The CC shall also promote understanding and awareness of the Constitution’s value, while overseeing its implementation, continued development and evolution.
Once the LA has enacted a law to permit their formation, the provision of Advisory District Councils will significantly expand the role of the general public. These non-elected council members will advise parliament on issues and concerns affecting their geographical areas.
Next, an independent, efficient judiciary is one of the three critical pillars of any constitutional democracy. Cayman’s revised Constitution continues to establish the courts, namely, the Court of Appeal, Grand Court and subordinate courts.
For the first time also, it expressly states that the constitutional responsibilities of the Chief Justice which include as head of the judiciary, as well as the administration of the offices and courts, and the management of all matters relating to the judicature. The LA and the Cabinet are bound to uphold the rule of law and judicial independence.
Appointments of the judiciary will continue to be vested with the Governor. However, the new Constitution requires him to seek the advice of an independent body called the Judicial and Legal Services Commission (JLSC) prior to making such appointments.
The JLSC will advise the Governor, who has power to appoint, discipline or remove officials. Members will include a non-lawyer chairman. Other members will come from the local public and private bar.
In short, the JLSC will have a fundamental impact on the judiciary and other public offices that undertake legal work.
The AG remains government’s principal legal advisor, but his role as is relates to prosecutions will now rest with a new public office called the Director of Public Prosecutions.
Public accountability is also evidenced by the formation of the National Security Council (NSC), which allows elected representatives and lay persons to now contribute to policy issues concerning national security. This was previously an exclusive function of the Governor and while the Police Commissioner will still report to him, he will update both the NSC and the Premier on internal security matters and criminal activity periodically.
The NSC will comprise the Governor as chair, the Premier, two more Cabinet ministers, the Leader of Opposition, the Deputy Governor, the Attorney General, the Police Commissioner and two members of the public. The Cabinet Secretary will serve as Secretary to the NSC.

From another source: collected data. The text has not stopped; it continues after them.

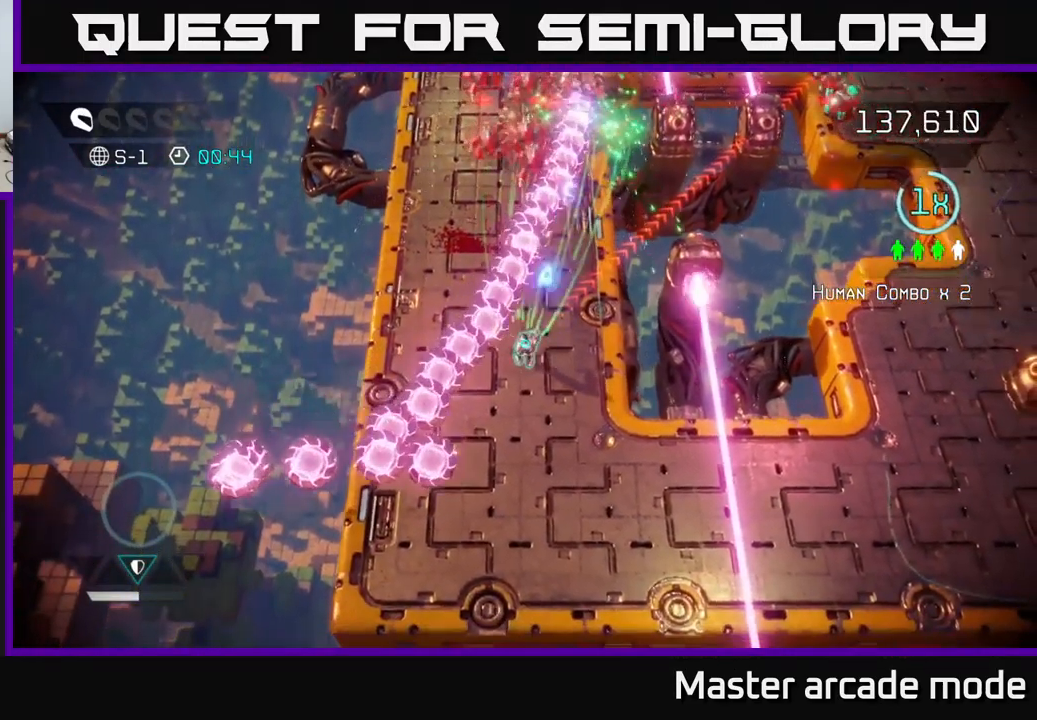
{"buttons": [], "left_stick": "center", "right_stick": "up", "events": [[167, "left_stick", "center"], [300, "left_stick", "down"], [450, "left_stick", "center"]]}
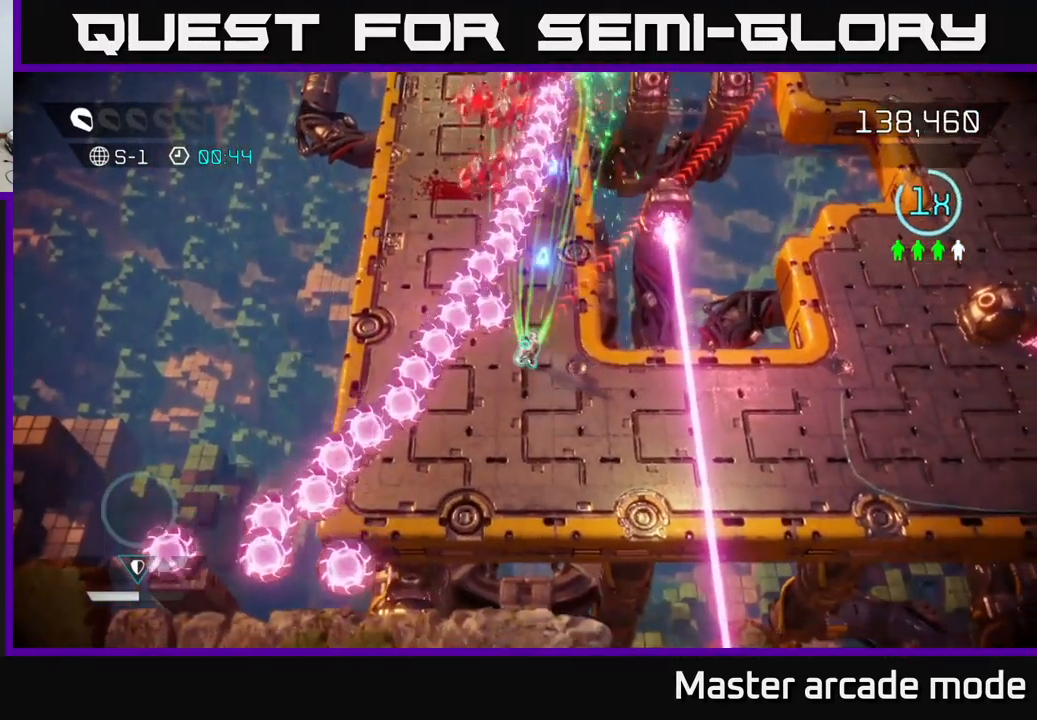
{"buttons": [], "left_stick": "down", "right_stick": "up", "events": [[134, "left_stick", "down-right"], [234, "left_stick", "center"], [400, "left_stick", "down"]]}
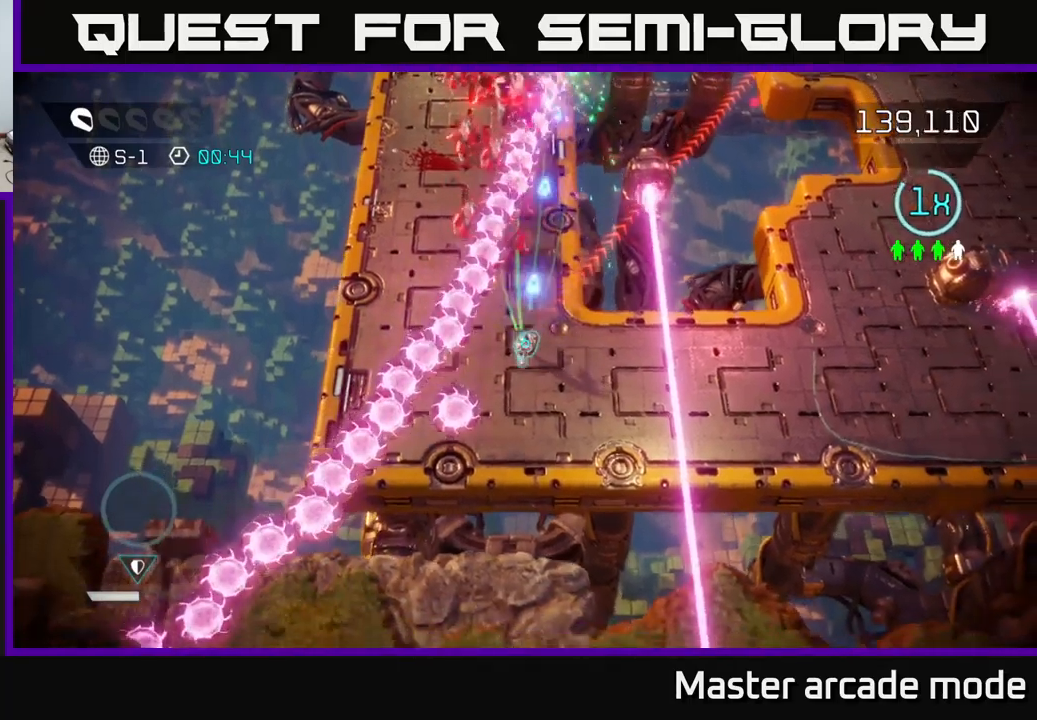
{"buttons": [], "left_stick": "center", "right_stick": "up", "events": [[84, "left_stick", "center"], [267, "left_stick", "down"], [450, "left_stick", "center"]]}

Council members will advise the Governor on matters relating to internal security, with the exception of police operations and staffing which remain the Governor’s remit. His actions must accord with advice received, unless he believes it would adversely affect Her Majesty’s interests; in such cases, the Governor shall report his action to the NSC.
Moving on, a dramatic change in the electoral process is marked by the increase in the legislature from 15 elected members to 18 elected members. Soon after the Appointed Day, the Constitution requires that an Electoral Boundary Commission (EBC) be appointed to review the electoral district boundaries and submit a report to the Governor and the LA containing its recommendations for changes in the boundaries of the electoral districts with a view to adding these additional members.
The increase in the legislative assembly will not happen immediately as it can only take place after the legislative assembly is dissolved and new election takes place and new members are returned to the LA.
With all these facets in mind, it is evident that whether it is the possibility of being called to sit on temporary or permanent commissions and councils, or the ability to independently lobby as unelected district representatives, our new Constitution involves members of the public in the governance of these Islands and embraces real change by improving transparency. After the Appointed Day, the structure of the Cayman Islands Constitution will indeed permit a hands-on and much-needed fully-inclusive approach to local governance as we see these new measures implemented.